Los radiadores se encargan de emitir y distribuir el calor procedente del agua calentada en una caldera o el calor procedente de una resistencia eléctrica, en el caso de que sea un radiador eléctrico. Como en el resto de sistemas de calefacción, dentro de los radiadores existen diversos tipos: de aceite, eléctricos, emisores térmicos, etcétera, pero hay uno que se alza por encima de los demás y es el que la mayor parte de las personas tiene en su casa: el radiador de agua.

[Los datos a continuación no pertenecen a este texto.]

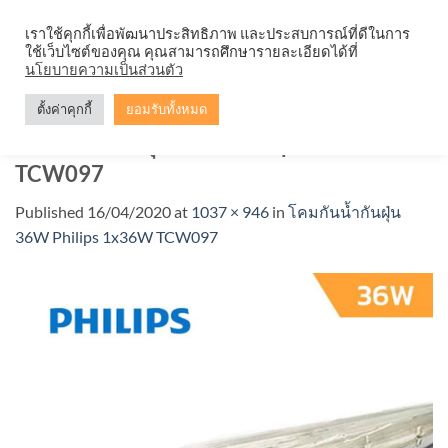
Skip
จำหน่ายโคมตะแกรง ทุกรูปแบบ
เราใช้คุกกี้เพื่อพัฒนาประสิทธิภาพ และประสบการณ์ที่ดีในการ
to
ใช้เว็บไซต์ของคุณ คุณสามารถศึกษารายละเอียดได้ที่
content
นโยบายความเป็นส่วนตัว
ตั้งค่าคุกกี้
ยอมรับทั้งหมด
โคมกันน้ำกันฝุ่น-36W-Philips-1x36W-
TCW097
Published
16/04/2020
at
1037 × 946
in
โคมกันน้ำกันฝุ่น
36W Philips 1x36W TCW097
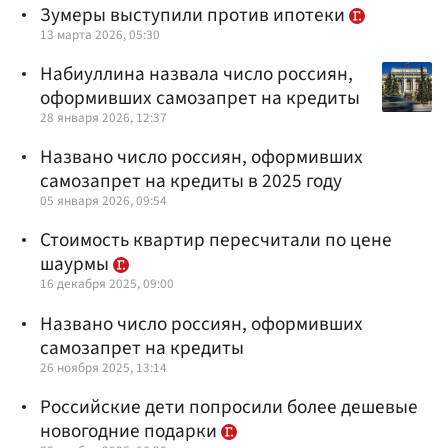
Зумеры выступили против ипотеки
13 марта 2026, 05:30
Набиуллина назвала число россиян,
оформивших самозапрет на кредиты
28 января 2026, 12:37
Названо число россиян, оформивших
самозапрет на кредиты в 2025 году
05 января 2026, 09:54
Стоимость квартир пересчитали по цене
шаурмы
16 декабря 2025, 09:00
Названо число россиян, оформивших
самозапрет на кредиты
26 ноября 2025, 13:14
Российские дети попросили более дешевые
новогодние подарки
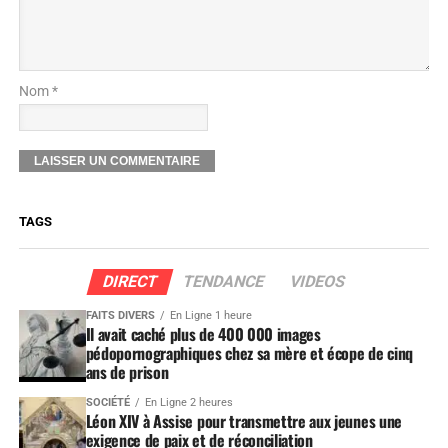
Nom *
TAGS
DIRECT
TENDANCE
VIDEOS
FAITS DIVERS
En Ligne 1 heure
Il avait caché plus de 400 000 images
pédopornographiques chez sa mère et écope de cinq
ans de prison
SOCIÉTÉ
En Ligne 2 heures
Léon XIV à Assise pour transmettre aux jeunes une
exigence de paix et de réconciliation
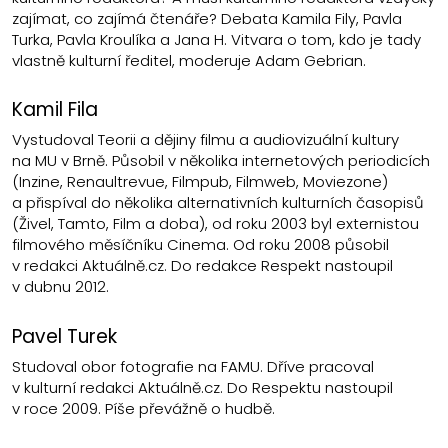
zajímat, co zajímá čtenáře? Debata Kamila Fily, Pavla
Turka, Pavla Kroulíka a Jana H. Vitvara o tom, kdo je tady
vlastně kulturní ředitel, moderuje Adam Gebrian.
Kamil Fila
Vystudoval Teorii a dějiny filmu a audiovizuální kultury
na MU v Brně. Působil v několika internetových periodicích
(Inzine, Renaultrevue, Filmpub, Filmweb, Moviezone)
a přispíval do několika alternativních kulturních časopisů
(Živel, Tamto, Film a doba), od roku 2003 byl externistou
filmového měsíčníku Cinema. Od roku 2008 působil
v redakci Aktuálně.cz. Do redakce Respekt nastoupil
v dubnu 2012.
Pavel Turek
Studoval obor fotografie na FAMU. Dříve pracoval
v kulturní redakci Aktuálně.cz. Do Respektu nastoupil
v roce 2009. Píše převážně o hudbě.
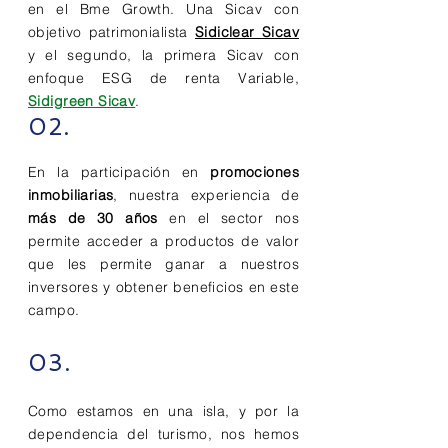
en el Bme Growth. Una Sicav con
objetivo patrimonialista
Sidiclear Sicav
y el segundo, la primera Sicav con
enfoque ESG de renta Variable,
Sidigreen Sicav
.
02.
En la participación en
promociones
inmobiliarias
, nuestra experiencia de
más de 30 años
en el sector nos
permite acceder a productos de valor
que les permite ganar a nuestros
inversores y obtener beneficios en este
campo.
03.
Como estamos en una isla, y por la
dependencia del turismo, nos hemos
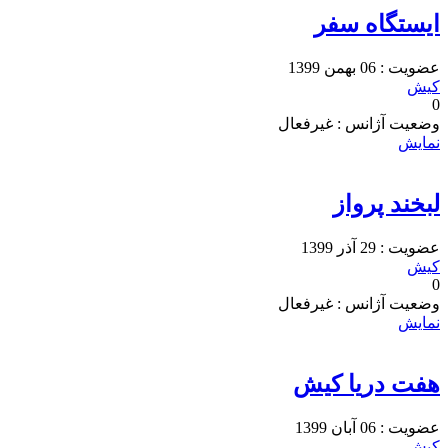
ایستگاه سفر
عضویت : 06 بهمن 1399
کیش
0
وضعیت آژانس : غیرفعال
نمایش
لبخند پرواز
عضویت : 29 آذر 1399
کیش
0
وضعیت آژانس : غیرفعال
نمایش
هفت دریا کیش
عضویت : 06 آبان 1399
کیش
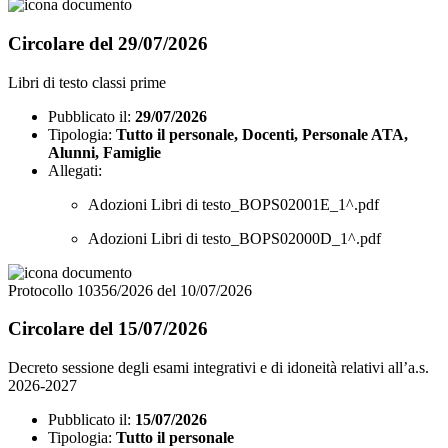
Circolare del 29/07/2026
Libri di testo classi prime
Pubblicato il:
29/07/2026
Tipologia:
Tutto il personale, Docenti, Personale ATA,
Alunni, Famiglie
Allegati:
Adozioni Libri di testo_BOPS02001E_1^.pdf
Adozioni Libri di testo_BOPS02000D_1^.pdf
Protocollo 10356/2026 del 10/07/2026
Circolare del 15/07/2026
Decreto sessione degli esami integrativi e di idoneità relativi all’a.s.
2026-2027
Pubblicato il:
15/07/2026
Tipologia:
Tutto il personale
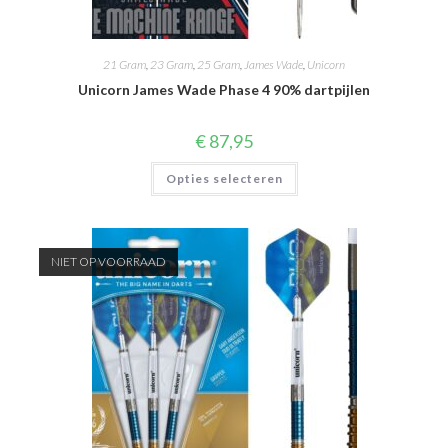
21 Gram
,
23 Gram
,
25 Gram
,
James Wade
,
Unicorn
Unicorn James Wade Phase 4 90% dartpijlen
€
87,95
Dit
Opties selecteren
product
heeft
meerdere
variaties.
Deze
optie
NIET OP VOORRAAD
kan
gekozen
worden
op
de
productpagina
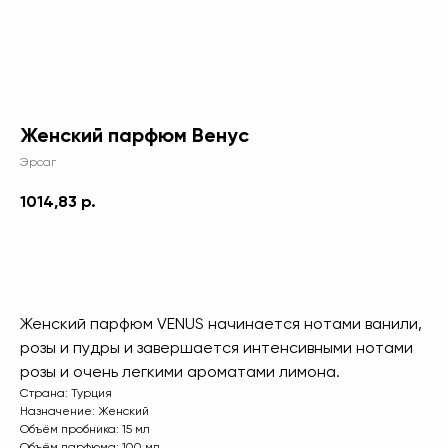
Женский парфюм Венус
Эрсаг
1014,83
р.
В КОРЗИНУ
[ Дарим приятные
подарки и скидки
при заказе ]
Женский парфюм VENUS начинается нотами ванили,
ЗАРЕГИСТРИРУЙТЕСЬ
розы и пудры и завершается интенсивными нотами
В «ERSAG», ЧТОБЫ
розы и очень легкими ароматами лимона.
ПОЛУЧИТЬ
СКИДКУ 20%
Страна: Турция
Назначение: Женский
И ПОДАРКИ
Объём пробника: 15 мл
Объём парфюма: 100 мл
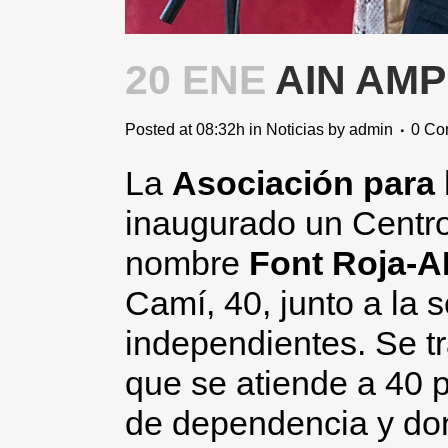
20 ENE
AIN AMP
Posted at 08:32h
in
Noticias
by
admin
0 Co
La
Asociación para l
inaugurado un Centro
nombre
Font Roja-A
Camí, 40, junto a la 
independientes. Se t
que se atiende a 40 
de dependencia y don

Este tipo de radiadores tienen un mecanismo muy sencillo que es el siguiente: la caldera (que puede ser propia o general) calienta el agua a una temperatura bastante alta; una vez hecho esto, la transmite mediante las tuberías a los diferentes radiadores del hogar que, gracias al material transmisor con el que se fabrican, “irradia” el calor al resto de la estancia o, lo que es lo mismo, calienta el aire.

Este calor que procede de los radiadores asciende en la estancia y según se enfría desciende de nuevo para volver a ser calentado con el calor emitido por los radiadores. Ahora que ya conocemos el sistema, es más fácil comprender por qué los radiadores de agua son tan útiles y eficaces en espacios pequeños, como el salón, un dormitorio, el baño, etcétera.